Lorsqu’une dette a été contractée par un seul des deux époux, elle engage les biens de la communauté et ses biens propres (mais pas ceux du conjoint), sauf lorsqu'elle résulte d'un emprunt ou d'un cautionnement souscrit sans le consentement de l'autre. Les dettes antérieures au mariage ne concernent pas la communauté.

Les gains et salaires de chaque époux ne peuvent être saisis par le créancier de l'autre, sauf s'il s'agit de dettes relatives aux dépenses d'entretien du ménage ou d'éducation des enfants. Ce sont des biens communs, mais dont chacun des époux peut disposer, après s'être acquitté des charges du ménage. Même si le logement familial appartient à un seul des époux, celui-ci ne peut disposer sans le consentement de l'autre du logement de la famille.

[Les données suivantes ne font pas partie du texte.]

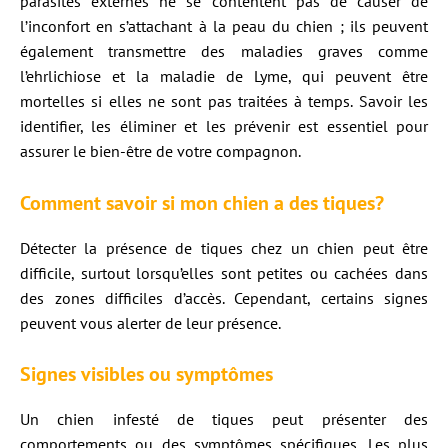
parasites externes ne se contentent pas de causer de
l’inconfort en s’attachant à la peau du chien ; ils peuvent
également transmettre des maladies graves comme
l’ehrlichiose et la maladie de Lyme, qui peuvent être
mortelles si elles ne sont pas traitées à temps. Savoir les
identifier, les éliminer et les prévenir est essentiel pour
assurer le bien-être de votre compagnon.
Comment savoir si mon chien a des tiques?
Détecter la présence de tiques chez un chien peut être
difficile, surtout lorsqu’elles sont petites ou cachées dans
des zones difficiles d’accès. Cependant, certains signes
peuvent vous alerter de leur présence.
Signes visibles ou symptômes
Un chien infesté de tiques peut présenter des
comportements ou des symptômes spécifiques. Les plus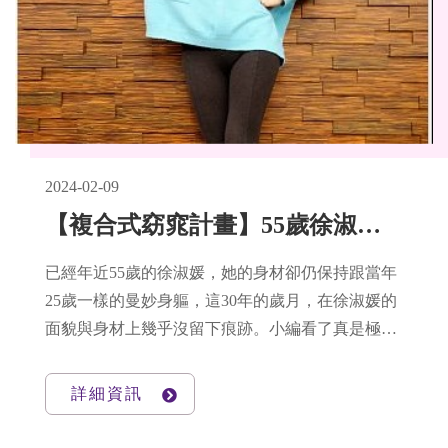
2024-02-09
【複合式窈窕計畫】55歲徐淑媛 身材保持25歲的秘訣!
已經年近55歲的徐淑媛，她的身材卻仍保持跟當年
25歲一樣的曼妙身軀，這30年的歲月，在徐淑媛的
面貌與身材上幾乎沒留下痕跡。小編看了真是極度
羨慕呀，一直不斷地詢問她保養的祕訣！本篇探討
年過50身材保養、一直保持年輕的辦法。
詳細資訊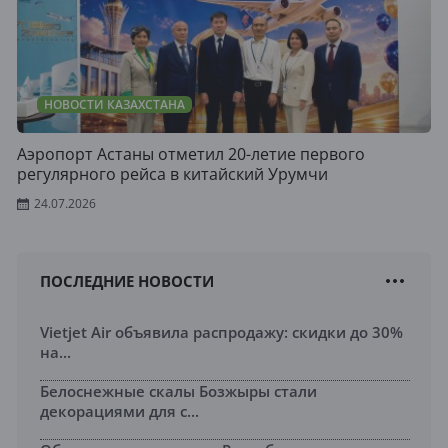
НОВОСТИ КАЗАХСТАНА
Аэропорт Астаны отметил 20-летие первого
регулярного рейса в китайский Урумчи
24.07.2026
ПОСЛЕДНИЕ НОВОСТИ
Vietjet Air объявила распродажу: скидки до 30%
на...
Белоснежные скалы Бозжыры стали
декорациями для с...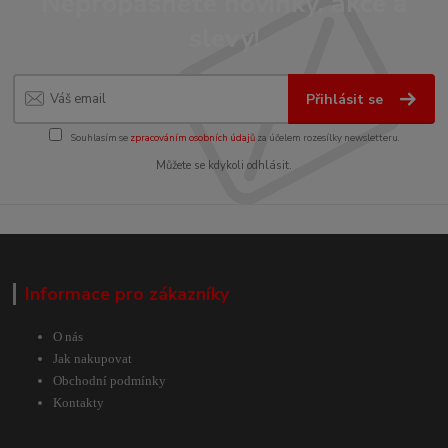
Nepropásněte novinky, akce a
slevy!
Přihlásit se
Souhlasím se
zpracováním osobních údajů
za účelem rozesílky newsletteru.
Můžete se kdykoli odhlásit.
Informace pro zákazníky
O nás
Jak nakupovat
Obchodní podmínky
Kontakty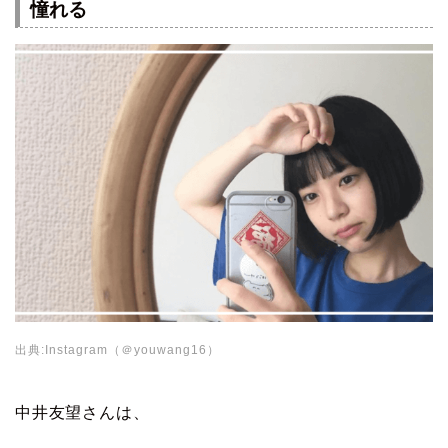
憧れる
出典:Instagram（＠youwang16）
中井友望さんは、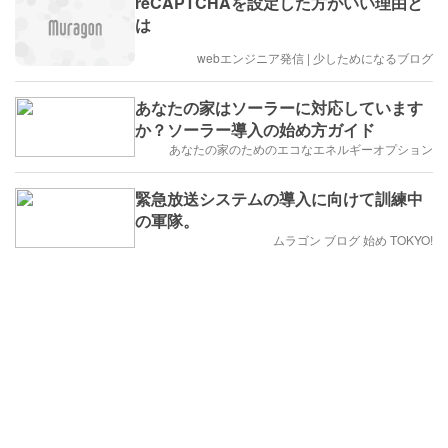
reCAPTCHAを設定した方がいい理由と
は
webエンジニア発信 | 少しためになるブログ
あなたの家はソーラーに対応しています
か？ソーラー導入の始め方ガイド
あなたの家のためのエコなエネルギーオプション
緊急放送システムの導入に向けて訓練中
の軍隊。
ムラゴン ブログ 始め TOKYO!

En cas de divorce, de séparation de corps ou du décès de l'un des époux, chacun récupère ses biens propres (ceux qu'il possédait avant le mariage ou dont il a hérité depuis) et la moitié des biens communs. Cependant, il peut y avoir ce que 'on appelle récompenses si l'une des masses de biens propres ou communs a contribué à enrichir l'autre. Par exemple, si l'un des époux hérite d'une somme d'argent qu'il investit dans un appartement et que ses salaires servent à rembourser un crédit pour le reste de ce logement, la communauté aura droit à récompense si en définitive le bien est un bien propre.